■ Requirement 1
Answer these questions from the Houston football preview:
(a) Which quarterback transfer is named in the best case?
(b) How many points did the Cougars allow to SMU?
(c) Which two teams does Houston get to play at home?
═════ Provided text ═════
Best case: Coach Dana Holgorsen has pulled many a rabbit out of a hat during his Big 12 career. While the Cougars have some fatal flaws, the upside is off the charts at a few positions. Wide receivers Matthew Golden, Joseph Manjack and Mikal Harrison-Pilot, combined with quarterback transfer Donovan Smith, provide the Big 12's best passing attack. The defense grows enough in a bounce-back season to keep the Coogs competitive. Beating Texas helps bring some swagger to the program as it hits the home stretch and Houston pushes for nine wins.
Worst case: Live by Donovan Smith, die by Donovan Smith. The talented signal-caller has dealt with turnovers and inconsistent play through the first several years of his career, and the Cougars need him to take on an even bigger role in 2023. That might not go well. The Cougars dropped outside the top 100 in total defense during their 2022 campaign and allowed a whopping 77 points to rival SMU. Big 12 teams boast even more talent at wide receiver and punish the Coogs. Getting West Virginia and Cincinnati at home will provide some leeway, but not enough to keep Houston out of the bottom of the conference. This is not a roster with guaranteed Big 12 depth outside of wide receiver.
═════ Supplied material ═════
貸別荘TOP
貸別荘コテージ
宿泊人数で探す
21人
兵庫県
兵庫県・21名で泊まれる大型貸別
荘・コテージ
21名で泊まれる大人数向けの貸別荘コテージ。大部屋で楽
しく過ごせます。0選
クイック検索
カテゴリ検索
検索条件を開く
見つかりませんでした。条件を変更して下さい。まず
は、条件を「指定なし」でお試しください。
═════
■ Requirement 2
Reproduce every one of the source rows above line for line, with no changes.

■ Exercise solution 1
(a) Donovan Smith
(b) 77
(c) West Virginia and Cincinnati

■ Exercise solution 2
貸別荘TOP
貸別荘コテージ
宿泊人数で探す
21人
兵庫県
兵庫県・21名で泊まれる大型貸別
荘・コテージ
21名で泊まれる大人数向けの貸別荘コテージ。大部屋で楽
しく過ごせます。0選
クイック検索
カテゴリ検索
検索条件を開く
見つかりませんでした。条件を変更して下さい。まず
は、条件を「指定なし」でお試しください。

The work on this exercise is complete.